The bag of words model performed better at an alpha of 11, and with word stemming. We also removed the stop words and only included the words that appeared in more than 3 documents.

## **Task 1.4**

In [66]:
#adding the tuned bag of words to the other data from task 1.1

#making column names for the bag of words data
c=[]
for i in range(0,teXt_train.shape[1]):
  c.append('p'+str(i))

X_test1.reset_index(drop=True,inplace=True)

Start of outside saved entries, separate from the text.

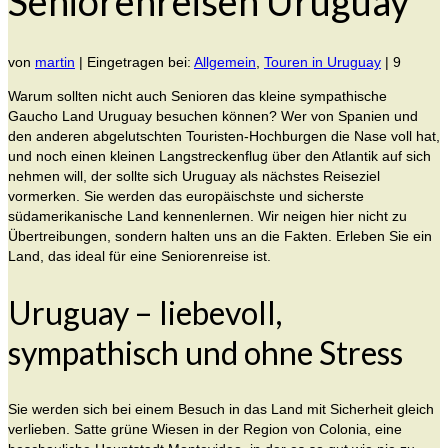
Seniorenreisen Uruguay
von
martin
|
Eingetragen bei:
Allgemein
,
Touren in Uruguay
|
9
Warum sollten nicht auch Senioren das kleine sympathische
Gaucho Land Uruguay besuchen können? Wer von Spanien und
den anderen abgelutschten Touristen-Hochburgen die Nase voll hat,
und noch einen kleinen Langstreckenflug über den Atlantik auf sich
nehmen will, der sollte sich Uruguay als nächstes Reiseziel
vormerken. Sie werden das europäischste und sicherste
südamerikanische Land kennenlernen. Wir neigen hier nicht zu
Übertreibungen, sondern halten uns an die Fakten. Erleben Sie ein
Land, das ideal für eine Seniorenreise ist.
Uruguay – liebevoll,
sympathisch und ohne Stress
Sie werden sich bei einem Besuch in das Land mit Sicherheit gleich
verlieben. Satte grüne Wiesen in der Region von Colonia, eine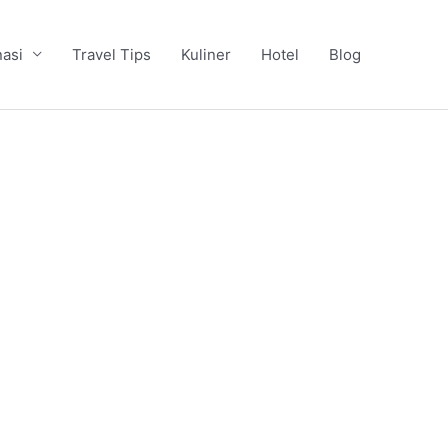
nasi
Travel Tips
Kuliner
Hotel
Blog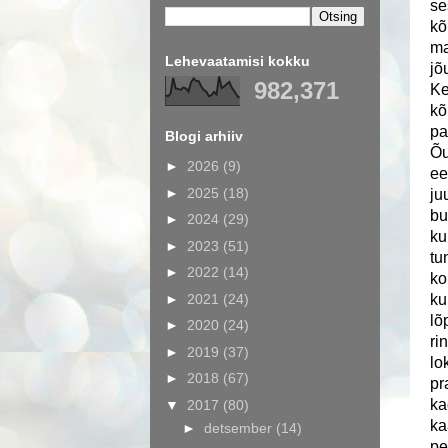
se
kõ
ma
Lehevaatamisi kokku
jõ
982,371
Ke
kõ
pa
Blogi arhiiv
Õu
►
2026
(9)
ee
►
2025
(18)
ju
bu
►
2024
(29)
ku
►
2023
(51)
tu
►
2022
(14)
ko
►
2021
(24)
ku
lõ
►
2020
(24)
ri
►
2019
(37)
lo
►
2018
(67)
pr
ka
▼
2017
(80)
ka
►
detsember
(14)
pe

Xtr=pd.DataFrame(teXt_train, columns = c)
Xte=pd.DataFrame(teXt_test, columns = c)

Xtr.reset_index(drop=True,inplace=True)
Xte.reset_index(drop=True,inplace=True)

#Merging the bag of words data and the rest of the data
X_train2 = pd.concat([Xtr, X_train1], axis=1)
X_test2 = pd.concat([Xte, X_test1], axis=1)

X_train2.reset_index(drop=True,inplace=True)
X_test2.reset_index(drop=True,inplace=True)

preprocess = make_column_transformer((cat_preprocessing, cat_cols), (cont_preprocessing,cont_cols), ( 'passthrough',c) , (cat_preprocessing_on,cat_cols_on))

pipe = Pipeline([("pre",preprocess),("regressor",Ridge())])

pipe_grid={"regressor__alpha": [15, 20]}
grid = GridSearchCV(pipe,param_grid=pipe_grid,cv=2,scoring="r2")
grid.fit(X_train2,y_train)

print("Best alpha value is:", grid.best_params_)
print("model with bag of words and rest of the data's score on the test set", grid.best_estimator_.score(X_test2, y_test))

Best alpha value is: {'regressor__alpha': 20}
model with bag of words and rest of the data's score on the test set 0.7655129909622163


The n-gram model performed the best of all our model in the task 1.3. The encodings from the bag of words model with the rest of the data performed better than the n-grams model. Adding the rest of the data to the bag of words model actually helped to improve the performance.